Skip the pictures and quote all of the lines exactly.

— START OF RECORDS SHOWN —

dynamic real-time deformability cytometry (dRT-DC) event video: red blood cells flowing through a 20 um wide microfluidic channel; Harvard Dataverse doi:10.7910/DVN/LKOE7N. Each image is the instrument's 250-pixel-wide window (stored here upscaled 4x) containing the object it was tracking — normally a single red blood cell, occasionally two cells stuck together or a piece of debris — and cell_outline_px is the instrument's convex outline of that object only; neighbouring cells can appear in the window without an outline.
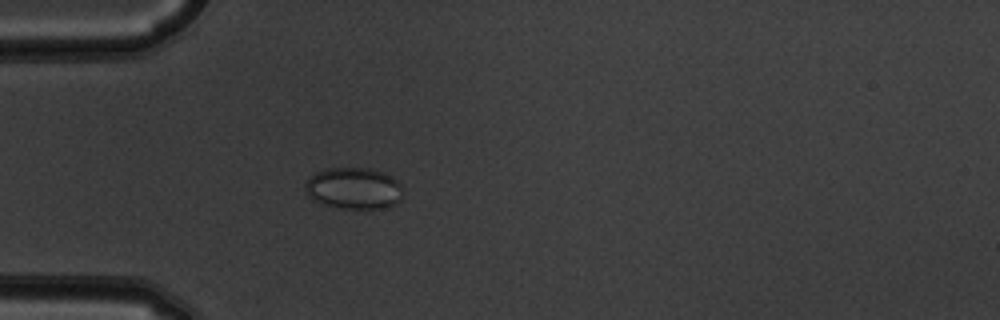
{"species": "common noctule bat (a hibernating species)", "species_latin": "Nyctalus noctula", "temperature_condition": "warm", "stored_images_in_passage": 47, "camera_frame_rate_fps": 3000, "um_per_image_px": 0.085, "animal": {"sex": "male", "body_mass_g": 19.5, "forearm_length_mm": 54.6}, "frame": {"image": 1, "passage_image": 10, "time_ms": 3.0, "image_size_px": [1000, 320], "cell_outline_px": [[400, 200], [384, 208], [336, 208], [312, 200], [308, 196], [304, 188], [304, 184], [308, 176], [316, 172], [328, 168], [372, 168], [396, 180], [400, 184]], "centroid_in_image_um": [29.98, 16.0], "position_along_channel_um": 55.0, "area_um2": 23.52}}
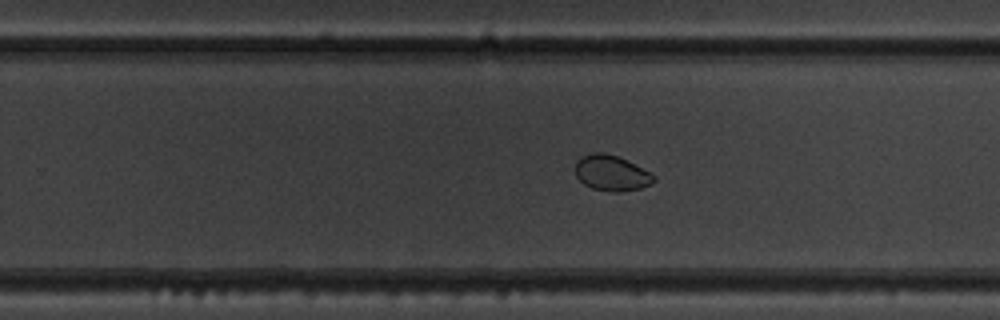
{"frame": {"image": 2, "passage_image": 28, "time_ms": 9.0, "image_size_px": [1000, 320], "cell_outline_px": [[656, 180], [652, 184], [640, 188], [620, 192], [612, 192], [592, 188], [584, 184], [576, 176], [576, 160], [580, 156], [592, 152], [604, 152], [628, 160], [656, 176]], "centroid_in_image_um": [51.98, 14.7], "position_along_channel_um": 277.8, "area_um2": 16.42}}
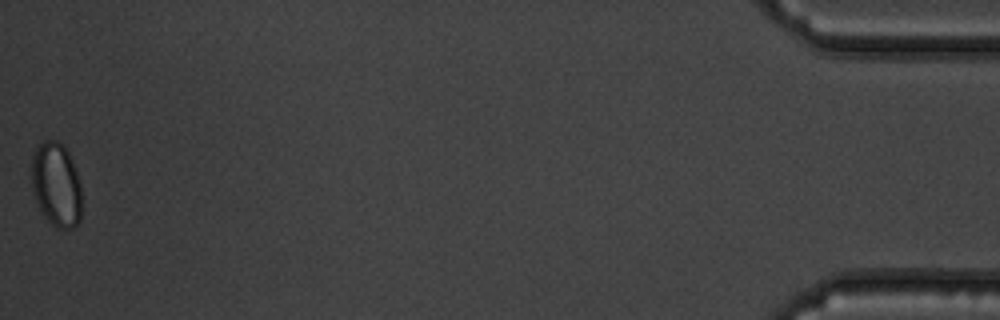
{"frame": {"image": 3, "passage_image": 47, "time_ms": 15.333, "image_size_px": [1000, 320], "cell_outline_px": [[80, 220], [72, 228], [56, 228], [44, 216], [36, 200], [32, 188], [32, 156], [36, 148], [44, 140], [56, 140], [64, 144], [72, 160], [80, 184]], "centroid_in_image_um": [4.78, 15.67], "position_along_channel_um": 430.4, "area_um2": 24.39}}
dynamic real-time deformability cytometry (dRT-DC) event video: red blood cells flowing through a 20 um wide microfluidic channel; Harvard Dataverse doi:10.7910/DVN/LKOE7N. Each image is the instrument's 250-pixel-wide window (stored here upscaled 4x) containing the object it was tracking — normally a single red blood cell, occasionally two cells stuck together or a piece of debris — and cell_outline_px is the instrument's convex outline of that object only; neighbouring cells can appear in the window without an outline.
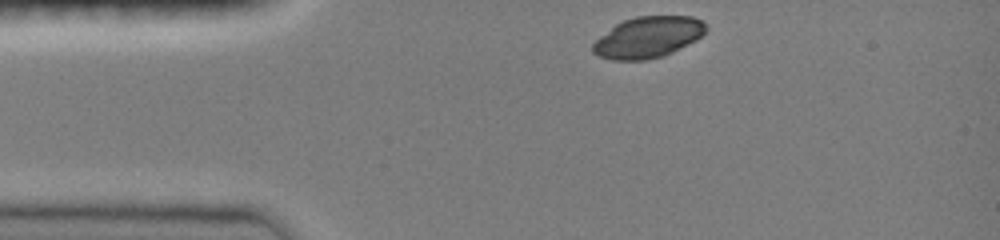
{"species": "common noctule bat (a hibernating species)", "species_latin": "Nyctalus noctula", "temperature_condition": "room temperature", "stored_images_in_passage": 34, "camera_frame_rate_fps": 3000, "um_per_image_px": 0.085, "animal": {"sex": "female", "body_mass_g": 19.0, "forearm_length_mm": 51.5}, "frame": {"image": 1, "passage_image": 1, "time_ms": 0.0, "image_size_px": [1000, 240], "cell_outline_px": [[708, 28], [696, 40], [664, 56], [648, 60], [612, 60], [600, 56], [592, 52], [592, 44], [600, 36], [616, 24], [624, 20], [636, 16], [692, 16], [708, 24]], "centroid_in_image_um": [55.09, 3.17], "position_along_channel_um": 29.9, "area_um2": 27.11}}
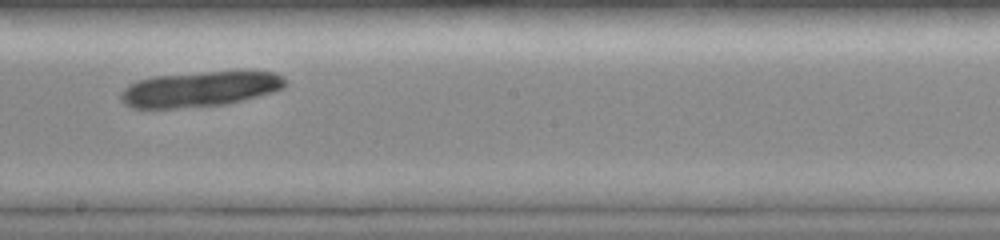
{"frame": {"image": 2, "passage_image": 19, "time_ms": 6.0, "image_size_px": [1000, 240], "cell_outline_px": [[288, 84], [284, 88], [272, 92], [244, 100], [228, 104], [176, 108], [132, 108], [124, 104], [120, 100], [120, 92], [128, 84], [136, 80], [152, 76], [204, 72], [276, 72], [288, 80]], "centroid_in_image_um": [16.96, 7.58], "position_along_channel_um": 231.2, "area_um2": 34.04}}
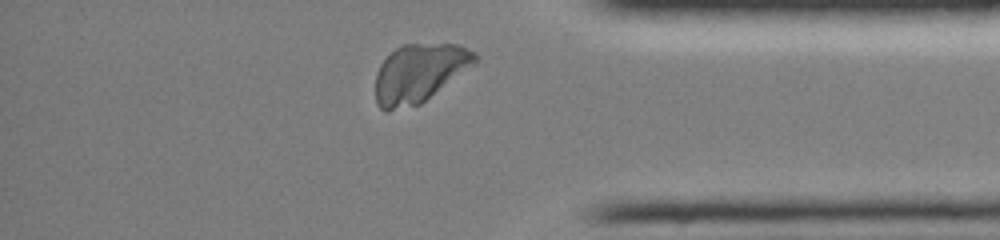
{"frame": {"image": 3, "passage_image": 32, "time_ms": 10.333, "image_size_px": [1000, 240], "cell_outline_px": [[476, 64], [420, 104], [388, 112], [384, 112], [376, 104], [376, 72], [380, 64], [396, 48], [404, 44], [460, 44], [476, 52]], "centroid_in_image_um": [35.64, 6.22], "position_along_channel_um": 399.6, "area_um2": 33.99}}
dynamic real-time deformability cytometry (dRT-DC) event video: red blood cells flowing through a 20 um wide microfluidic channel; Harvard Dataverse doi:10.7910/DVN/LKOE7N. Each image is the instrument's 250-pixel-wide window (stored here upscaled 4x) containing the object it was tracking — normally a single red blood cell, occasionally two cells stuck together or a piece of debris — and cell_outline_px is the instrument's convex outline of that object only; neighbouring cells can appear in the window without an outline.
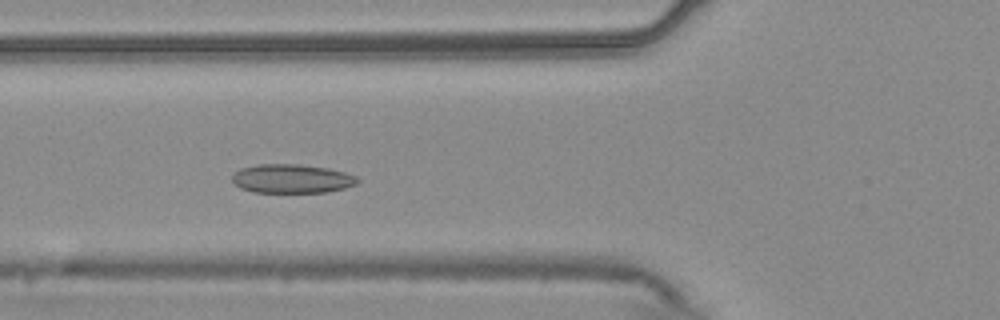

— END OF RECORDS SHOWN —

* WRITTEN ANSWER:
dynamic real-time deformability cytometry (dRT-DC) event video: red blood cells flowing through a 20 um wide microfluidic channel; Harvard Dataverse doi:10.7910/DVN/LKOE7N. Each image is the instrument's 250-pixel-wide window (stored here upscaled 4x) containing the object it was tracking — normally a single red blood cell, occasionally two cells stuck together or a piece of debris — and cell_outline_px is the instrument's convex outline of that object only; neighbouring cells can appear in the window without an outline.
{"species": "common noctule bat (a hibernating species)", "species_latin": "Nyctalus noctula", "temperature_condition": "warm", "stored_images_in_passage": 47, "camera_frame_rate_fps": 3000, "um_per_image_px": 0.085, "animal": {"sex": "male", "body_mass_g": 19.5, "forearm_length_mm": 54.6}, "frame": {"image": 1, "passage_image": 10, "time_ms": 3.0, "image_size_px": [1000, 320], "cell_outline_px": [[400, 200], [384, 208], [336, 208], [312, 200], [308, 196], [304, 188], [304, 184], [308, 176], [316, 172], [328, 168], [372, 168], [396, 180], [400, 184]], "centroid_in_image_um": [29.98, 16.0], "position_along_channel_um": 55.0, "area_um2": 23.52}}
{"frame": {"image": 2, "passage_image": 28, "time_ms": 9.0, "image_size_px": [1000, 320], "cell_outline_px": [[656, 180], [652, 184], [640, 188], [620, 192], [612, 192], [592, 188], [584, 184], [576, 176], [576, 160], [580, 156], [592, 152], [604, 152], [628, 160], [656, 176]], "centroid_in_image_um": [51.98, 14.7], "position_along_channel_um": 277.8, "area_um2": 16.42}}
{"frame": {"image": 3, "passage_image": 47, "time_ms": 15.333, "image_size_px": [1000, 320], "cell_outline_px": [[80, 220], [72, 228], [56, 228], [44, 216], [36, 200], [32, 188], [32, 156], [36, 148], [44, 140], [56, 140], [64, 144], [72, 160], [80, 184]], "centroid_in_image_um": [4.78, 15.67], "position_along_channel_um": 430.4, "area_um2": 24.39}}
dynamic real-time deformability cytometry (dRT-DC) event video: red blood cells flowing through a 20 um wide microfluidic channel; Harvard Dataverse doi:10.7910/DVN/LKOE7N. Each image is the instrument's 250-pixel-wide window (stored here upscaled 4x) containing the object it was tracking — normally a single red blood cell, occasionally two cells stuck together or a piece of debris — and cell_outline_px is the instrument's convex outline of that object only; neighbouring cells can appear in the window without an outline.
{"species": "common noctule bat (a hibernating species)", "species_latin": "Nyctalus noctula", "temperature_condition": "room temperature", "stored_images_in_passage": 34, "camera_frame_rate_fps": 3000, "um_per_image_px": 0.085, "animal": {"sex": "female", "body_mass_g": 19.0, "forearm_length_mm": 51.5}, "frame": {"image": 1, "passage_image": 1, "time_ms": 0.0, "image_size_px": [1000, 240], "cell_outline_px": [[708, 28], [696, 40], [664, 56], [648, 60], [612, 60], [600, 56], [592, 52], [592, 44], [600, 36], [616, 24], [624, 20], [636, 16], [692, 16], [708, 24]], "centroid_in_image_um": [55.09, 3.17], "position_along_channel_um": 29.9, "area_um2": 27.11}}
{"frame": {"image": 2, "passage_image": 19, "time_ms": 6.0, "image_size_px": [1000, 240], "cell_outline_px": [[288, 84], [284, 88], [272, 92], [244, 100], [228, 104], [176, 108], [132, 108], [124, 104], [120, 100], [120, 92], [128, 84], [136, 80], [152, 76], [204, 72], [276, 72], [288, 80]], "centroid_in_image_um": [16.96, 7.58], "position_along_channel_um": 231.2, "area_um2": 34.04}}
{"frame": {"image": 3, "passage_image": 32, "time_ms": 10.333, "image_size_px": [1000, 240], "cell_outline_px": [[476, 64], [420, 104], [388, 112], [384, 112], [376, 104], [376, 72], [380, 64], [396, 48], [404, 44], [460, 44], [476, 52]], "centroid_in_image_um": [35.64, 6.22], "position_along_channel_um": 399.6, "area_um2": 33.99}}
dynamic real-time deformability cytometry (dRT-DC) event video: red blood cells flowing through a 20 um wide microfluidic channel; Harvard Dataverse doi:10.7910/DVN/LKOE7N. Each image is the instrument's 250-pixel-wide window (stored here upscaled 4x) containing the object it was tracking — normally a single red blood cell, occasionally two cells stuck together or a piece of debris — and cell_outline_px is the instrument's convex outline of that object only; neighbouring cells can appear in the window without an outline.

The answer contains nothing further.